Niedrige USP5-Spiegel lösen Kardiomyopathie aus
Die Bad Nauheimer Wissenschaftlerinnen stellten nun in Experimenten in Tierversuchen an Mäusen fest, dass niedrige USP5-Spiegel eine dilatative Kardiomyopathie auslösen. „Durch einen gentechnischen Eingriff konnten wir in den Herzmuskelzellen ausgewachsener Tiere USP5 gezielt ausschalten. Fehlte dann das USP5, entwickelte sich in der Folge eine dilatative Kardiomyopathie“, berichtet Silke Kreher. Co-Autorin Yvonne Eibach fügt hinzu: „Mit Hilfe der Magnetresonanztomografie als Bildgebungsverfahren konnten wir eindrucksvoll nachweisen, dass bei diesen Tieren das gesamte Herz deutlich vergrößert und die Pumpleistung stark eingeschränkt ist.“ Unter dem Mikroskop stellten die Forscherinnen darüber hinaus vermehrt Proteinablagerungen fest, was eine direkte Folge des gestörten Abbaus von Proteinen ist, da diese ohne USP5 nicht mehr den Weg in die Proteasomen finden.
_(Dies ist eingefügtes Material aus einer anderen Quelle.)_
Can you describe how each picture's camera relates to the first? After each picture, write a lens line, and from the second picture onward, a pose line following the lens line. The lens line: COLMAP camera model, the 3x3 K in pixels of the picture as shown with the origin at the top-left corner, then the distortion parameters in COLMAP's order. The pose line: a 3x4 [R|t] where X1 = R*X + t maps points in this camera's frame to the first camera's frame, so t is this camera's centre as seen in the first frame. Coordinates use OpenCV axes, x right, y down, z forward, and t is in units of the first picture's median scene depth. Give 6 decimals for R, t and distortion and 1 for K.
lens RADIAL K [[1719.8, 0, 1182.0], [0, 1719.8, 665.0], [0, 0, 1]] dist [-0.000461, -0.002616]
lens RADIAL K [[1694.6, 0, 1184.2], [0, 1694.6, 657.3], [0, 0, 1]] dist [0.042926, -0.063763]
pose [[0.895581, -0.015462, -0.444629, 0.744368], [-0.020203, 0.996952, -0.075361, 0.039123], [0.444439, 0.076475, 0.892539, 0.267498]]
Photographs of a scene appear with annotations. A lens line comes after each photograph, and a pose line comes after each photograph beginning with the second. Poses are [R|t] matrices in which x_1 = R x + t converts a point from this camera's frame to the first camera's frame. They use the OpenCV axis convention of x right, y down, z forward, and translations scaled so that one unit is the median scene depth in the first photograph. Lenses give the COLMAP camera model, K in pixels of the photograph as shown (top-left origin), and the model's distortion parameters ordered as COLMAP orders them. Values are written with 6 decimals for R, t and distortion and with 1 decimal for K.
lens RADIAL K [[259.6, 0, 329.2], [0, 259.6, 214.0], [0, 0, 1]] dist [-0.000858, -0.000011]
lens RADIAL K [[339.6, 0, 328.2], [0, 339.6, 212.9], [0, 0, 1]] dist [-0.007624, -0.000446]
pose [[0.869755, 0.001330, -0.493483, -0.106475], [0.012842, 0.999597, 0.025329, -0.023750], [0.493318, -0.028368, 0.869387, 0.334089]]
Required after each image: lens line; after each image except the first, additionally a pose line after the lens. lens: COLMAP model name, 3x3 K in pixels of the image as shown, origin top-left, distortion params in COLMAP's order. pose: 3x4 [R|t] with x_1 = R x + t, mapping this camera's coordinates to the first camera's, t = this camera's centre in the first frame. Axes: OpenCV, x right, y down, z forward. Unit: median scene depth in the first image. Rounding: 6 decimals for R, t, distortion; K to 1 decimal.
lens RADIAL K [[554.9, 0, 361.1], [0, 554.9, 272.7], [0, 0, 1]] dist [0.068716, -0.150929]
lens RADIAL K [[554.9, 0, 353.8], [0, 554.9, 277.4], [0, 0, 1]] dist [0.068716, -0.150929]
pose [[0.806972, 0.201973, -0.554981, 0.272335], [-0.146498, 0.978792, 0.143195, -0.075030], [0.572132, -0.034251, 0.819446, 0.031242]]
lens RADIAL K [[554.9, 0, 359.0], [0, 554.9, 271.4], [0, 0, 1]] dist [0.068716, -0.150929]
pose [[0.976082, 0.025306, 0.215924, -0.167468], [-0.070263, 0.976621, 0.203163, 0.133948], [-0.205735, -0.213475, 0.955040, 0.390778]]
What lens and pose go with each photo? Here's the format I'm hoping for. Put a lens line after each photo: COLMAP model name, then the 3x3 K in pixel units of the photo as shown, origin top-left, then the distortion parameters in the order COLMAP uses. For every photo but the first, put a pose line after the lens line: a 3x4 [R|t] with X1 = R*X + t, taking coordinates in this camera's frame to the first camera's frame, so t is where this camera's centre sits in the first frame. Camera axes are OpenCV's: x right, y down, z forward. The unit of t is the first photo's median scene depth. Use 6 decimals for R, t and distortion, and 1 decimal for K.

Weitere Experimente sollten die Wichtigkeit von USP5 bei Herzerkrankungen erhärten und der Frage nachgehen, ob durch erhöhte Produktion von USP5 therapeutische Verbesserungen erzielt werden können: „Wir haben durch einen gentechnischen Eingriff Herzmuskelzellen dazu gebracht, USP5 im Übermaß zu produzieren und dann die Tiere einer erhöhten Druckbelastung unterworfen“, so Kreher. Solch erhöhte Druckbelastungen finden sich etwa bei Bluthochdruck und bei Verengungen von Herzklappen. „Tiere mit erhöhter USP5 Produktion kamen wesentlich besser mit der erhöhten Druckbelastung zurecht und zeigten deutlich weniger schädliche Umbauprozesse im Herzen. Letztlich ging es den Tieren entscheidend besser als den Kontrolltieren“, ergänzt Eibach.
Von der Maus zum Menschen
Von besonderem Interesse war für die Bad Nauheimer Forscher, die klinische Relevanz der Erkenntnisse beurteilen zu können. „Hierfür haben wir Herzbiopsien von Patienten mit einer dilatativen Kardiomyopathie untersucht, die unter anderem von der benachbarten Kerkhoff-Klinik zur Verfügung gestellt wurden“, so Eibach. „Und tatsächlich stellten wir fest, dass in Herzen von Patienten mit einer dilatativen Kardiomyopathie der USP5 Spiegel wesentlich reduziert ist. Auch die bereits in den Mäusen beobachteten Proteinaggregate konnten wir in den kranken Herzmuskelzellen bei Patienten finden“, erklärt Kreher.
Abteilungsdirektor Thomas Braun fasst die Daten so zusammen: „Unsere Studie rückt erstmals die Rolle des Recyclings von Ubiquitinketten bei der dilatativen Kardiomyopathie in den Vordergrund, für das USP5 essentiell ist.“ Die Bad Nauheimer Forscher hoffen, dadurch auch neue therapeutische Optionen zu finden: „Wir nehmen an, dass eine Hemmung des Abfalls von USP5 oder auch eine therapeutische Erhöhung der USP5 Konzentration in Herzmuskelzellen die Aggregation von Proteinen reduzieren wird und damit das Fortschreiten der Erkrankung zumindest bremsen wird“, so Braun.